Und dann sagt der Junge: »Aber ja … Philografie ist sehr lukrativ.«
Alex: »Phila-was?«
»So nennt man das Sammeln von Autogrammen«, sagt Joseph, und es ist offensichtlich, dass er das nicht sagt, um damit Eindruck zu schinden. Nein, er will es bloß jemandem erzählen. Trotzdem, ihm das zu verzeihen ist nicht leicht, und Rubinfine wird es auch nicht tun, niemals. Er deutet an, dass Josephs gesamter Besitz vier Pence wert ist. Er steigert sich noch und will genau vier Pence darauf wetten, dass Josephs Sammlung sogar noch weniger wert ist als vier Pence. Woraufhin Joseph anscheinend arglos erklärt, dass er einen Albert Einstein hat, der dreitausend Pfund wert ist.
Und das verschlägt Rubinfine die Sprache.
Alex: »Ehrlich? Einstein?«
»Mein Onkel Toby ist ihm in Amerika begegnet, es ist also echt, und er hat auf dem helleren Teil des Fotos signiert, und er war auch noch so nett, seine superberühmte Gleichung danebenzuschreiben, und genau da liegt das Geld, versteht ihr, im Inhalt. Aber ich würde es genauso wenig verkaufen wie meinen eigenen Arm.«
»Einstein-Schweinstein«, sagt Rubinfine. »Wann geht’s denn hier endlich los? Die Laberei ödet mich an.«
Aber Alex will es wissen. Warum nicht? Warum will jemand etwas nicht verkaufen, das 3000 Pfund wert ist? Außer er ist vielleicht wahnsinnig.
»Weil es in meinem kostbarsten Ordner ist.«
»Und was ist das für einer?«, fragt Li-Jin, weil man diesem Jungen alles aus der Nase ziehen muss.
»Mein Judaika-Ordner.«
»Dein was?«
»Mein Ordner mit jüdischen Sachen.«
»Wir sind Juden!«, zwitschert Adam in der unbeschwerten Art, die er in etwa drei Jahren verlieren wird.
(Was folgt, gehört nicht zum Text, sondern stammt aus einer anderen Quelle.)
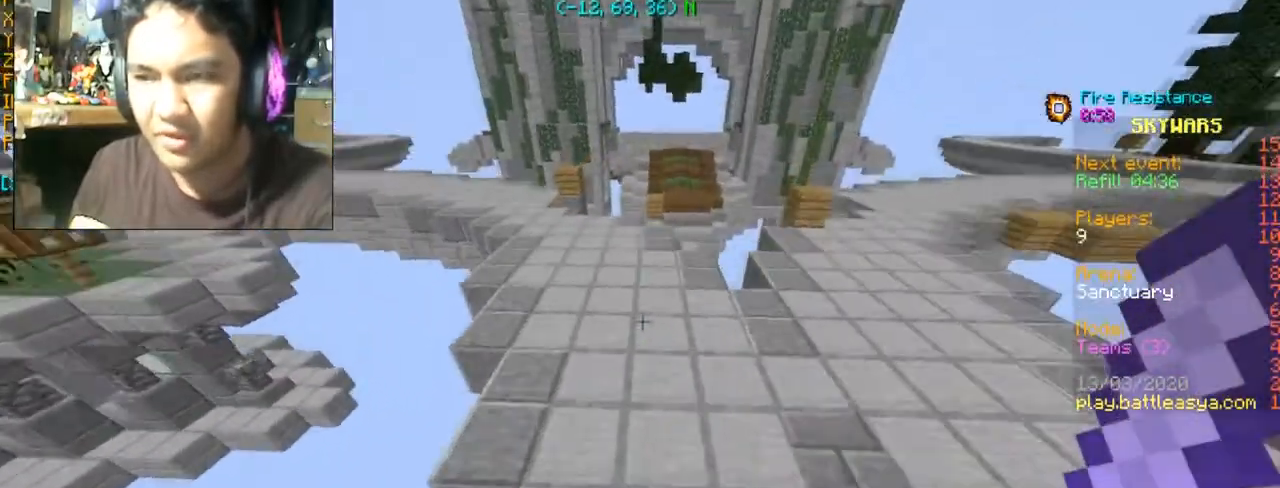
{"keys": ["w"], "mouse": [], "events": [[501, "a", "up"], [501, "space", "up"]]}
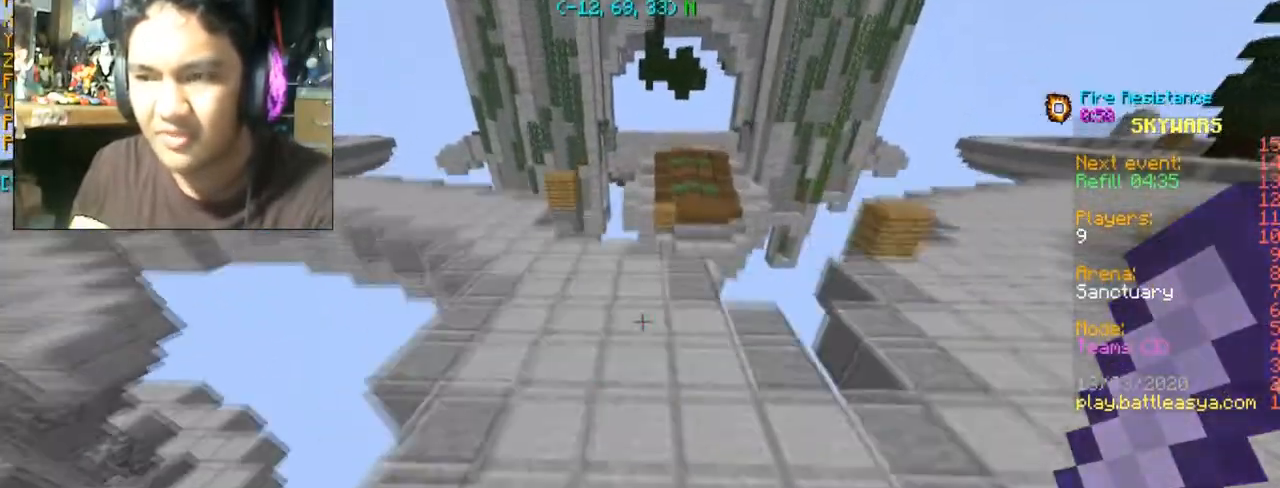
{"keys": ["w"], "mouse": [], "events": []}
Exklusive Provinz der Kindheit: eine Zeit, in der sich das genetisch-kulturelle Erbe anfühlt wie ein seltsames, aber irgendwie cooles Teil, das man irgendwie erwischt hat, wie einen zusätzlichen Schuh. He, sieh dir das an, Tom! Ich bin Eurasier! Mann, ich bin Maori! Kuck mal, stark, was?!
»Ich, ich bin Jude, und Rubinfine auch und Alex. Wir gehen zusammen zur Cheda.«
Aber Alex will sich nicht ablenken lassen. »Und was ist noch dadrin? In dem jüdischen Ordner?«
»Nichts.«
Aber er meint nicht wirklich nichts, er meint Da kommt meinVater, was Alex sofort kapiert, aber Li-Jin völlig missversteht.
»Nun komm, Joseph – zier dich nicht so. Da muss doch noch mehr drin sein. Ein einziges Autogramm ergibt schließlich noch keinen Ordner, oder?«
»ERLANGWEILTEUCH, WAS?«
Li-Jin erhebt sich, um Klein Platz zu machen, muss aber schließlich wie die Jungen auf den Sitz steigen, damit Klein und sein Bauch vorbeikönnen.
»Nein, überhaupt nicht. Wir haben gerade über Josephs Sammlung gesprochen – über die Judaika. Das ist sehr interessant für mich. Mein Sohn ist nämlich Jude.«
Klein leckt an seinem Eis und grinst. Ohne die geringste Spur von Freundlichkeit oder guter Laune. Li-Jin begreift, dass er dem Mann unabsichtlich Material geliefert hat – welcher Art weiß er nicht –, aus dem er ein Geschoss formen will, um es auf seinen Sohn zu schleudern.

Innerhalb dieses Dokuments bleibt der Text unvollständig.